Once in America, Boakye began school at an affordable Bible College called Berean Bible Institute, which was located in Belrose, Queens. At first, Boakye stayed in the living room of a Ghanaian couple’s two-bedroom apartment however, after some time, he was able to rent a room near Morris High School in the Bronx. During the interview, Boakye noted that although the transition from Africa to America was difficult, he was able to find support and needed assistance from fellow Ghanaians he met in the Bronx. With the support of others and his own determination, Boakye worked during the day at an auto parts shop near Fordham Road and attended evening classes during the week. Although faced with an arduous schedule and long commute to and from the Bronx and Queens, Boakye managed to complete his four-year course in three years, finally becoming a licensed pastor.

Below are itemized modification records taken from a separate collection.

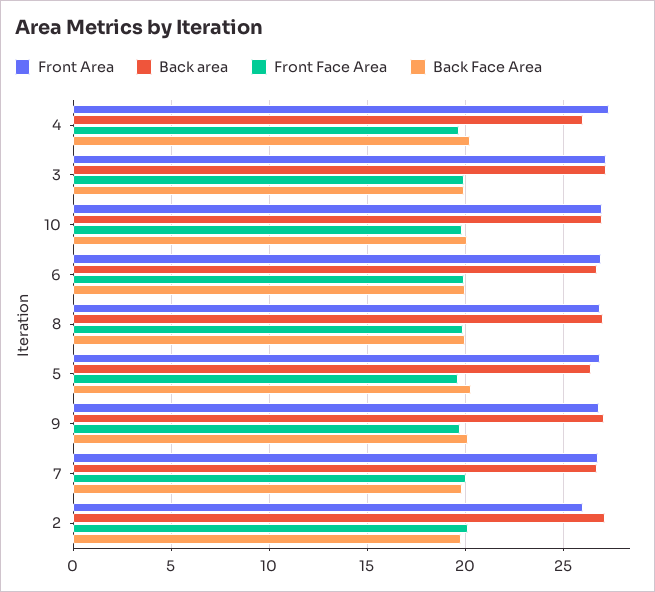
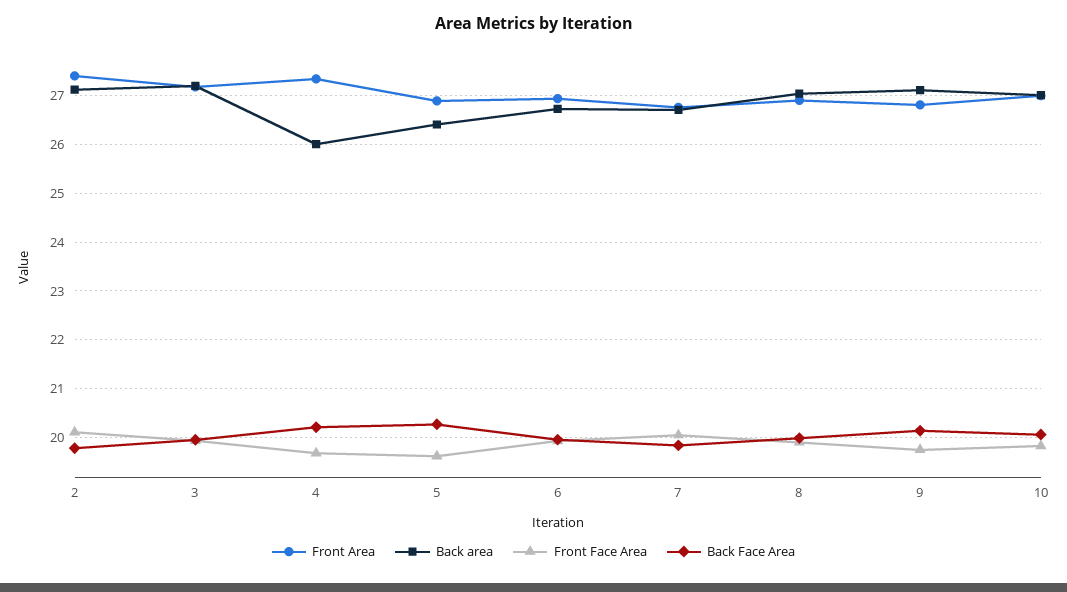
  {
    "Front Area": {
      "4": 27.4,
      "3": 27.2,
      "10": 27,
      "6": 27,
      "8": 26.8,
      "5": 26.8,
      "9": 26.8,
      "7": 26.8,
-     "2": 26
+     "2": 27.4
    },
    "Back area": {
      "4": 26,
      "3": 27.2,
      "10": 27,
      "6": 26.8,
      "8": 27,
      "5": 26.4,
      "9": 27.2,
      "7": 26.8,
      "2": 27.2
    },
    "Front Face Area": {
      "4": 19.6,
      "3": 20,
      "10": 19.8,
      "6": 20,
      "8": 20,
      "5": 19.6,
      "9": 19.8,
      "7": 20,
      "2": 20.2
    },
    "Back Face Area": {
      "4": 20.2,
      "3": 20,
      "10": 20,
      "6": 20,
      "8": 20,
      "5": 20.2,
      "9": 20.2,
      "7": 19.8,
      "2": 19.8
    }
  }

Soon after, Boakye took a position as an Associate Pastor at the Ebenezer Assemblies of God in the Bronx. Over three and a half years time, Boakye moved in position from the Associate Pastor to the Senior Pastor of his church where he still serves as Senior Pastor today. The Ebenezer Assemblies of God church serves an estimated two hundred worshippers a week, most of who are from various ethnic groups in Ghana. Through his leadership, Boakye encourages the youth who attend his church to not only be good Christians but also to work hard and attain a degree in higher education. During the interview, Boakye proudly mentioned that many of the young men and women in his church are now going to college in fields like nursing and chemistry in greater numbers. Many have either decided to pursue these degrees at Community Colleges or state schools like SUNY Buffalo, where financial support is readily available for struggling students. By means of social activities that combine spiritual encouragement as well as a means to connect with their cultural heritage, Boakye strives to create a warm and friendly environment for both young and old who attend his church. This passion for people has led him to also head the Ghanaian Ministers Fellowship where he presently serves as president. The fellowship is a citywide organization of Protestant, Pentecostal, and Baptist leaders of Ghanaian descent who work towards establishing unity among their communities.
Boakye is married and has three children, ages nine, seven, and five. He and his family live in a rented apartment near Morris High School in the Bronx. Boakye recently visited Ghana after not having visited for twenty-one years. Moved by seeing his family and old friends on his visit, he hopes to visit again in the near future. For now, he is working towards creating programs to assist the members of his church secure employment, go to college, and deal with the various challenges many immigrants face living in New York City.
Boakye, Benjamin. October 29, 2009. Interview with the Bronx African American History Project. BAAHP Digital Archive at Fordham University.